● **Exercise objective**
Can you retype all of the lines below word for word, leaving the pictures out of your answer?

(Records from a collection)

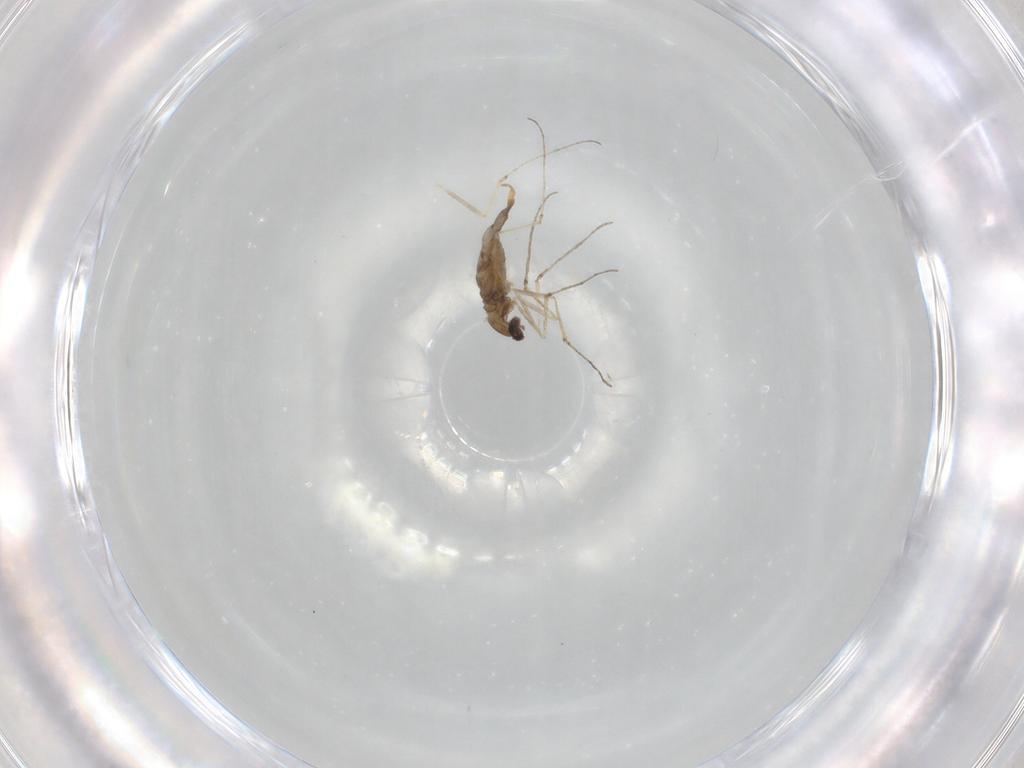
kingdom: Animalia
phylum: Arthropoda
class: Insecta
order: Diptera
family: Cecidomyiidae
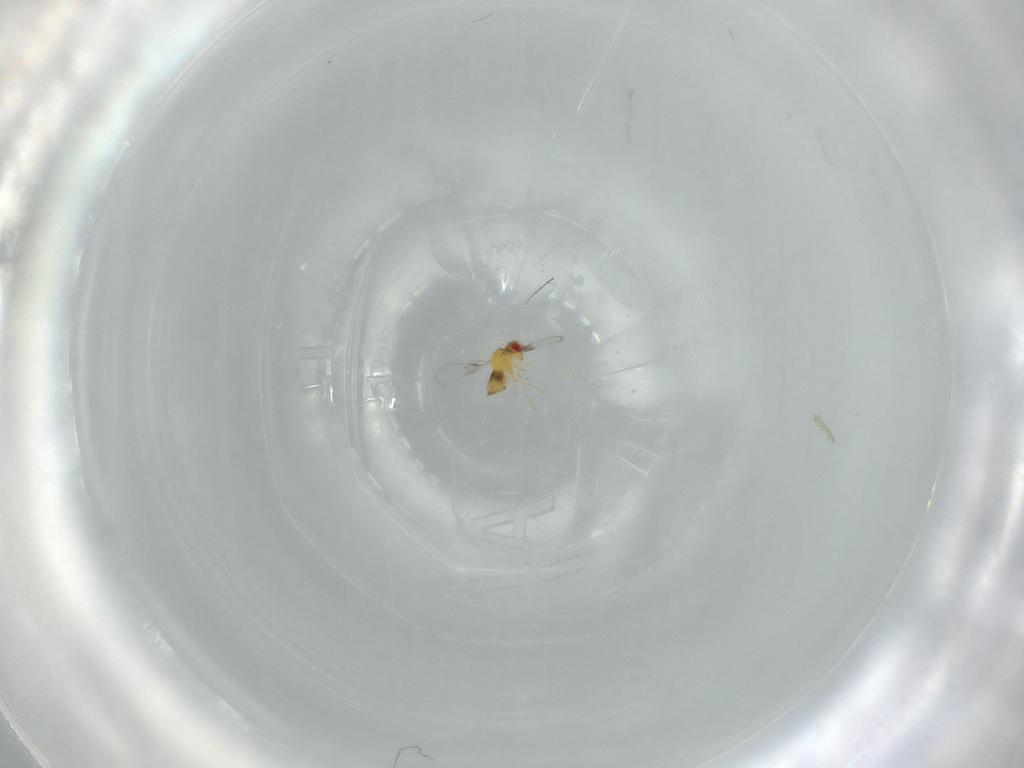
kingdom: Animalia
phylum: Arthropoda
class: Insecta
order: Hymenoptera
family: Trichogrammatidae
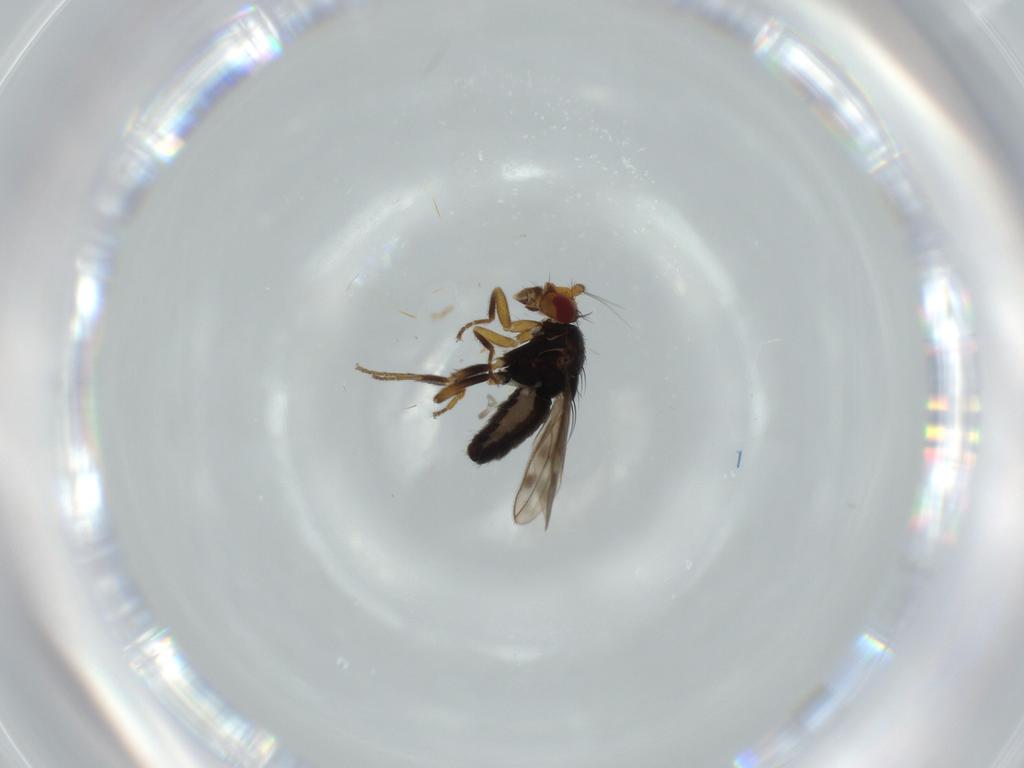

● **Final answer**
kingdom: Animalia
phylum: Arthropoda
class: Insecta
order: Diptera
family: Cecidomyiidae
kingdom: Animalia
phylum: Arthropoda
class: Insecta
order: Hymenoptera
family: Trichogrammatidae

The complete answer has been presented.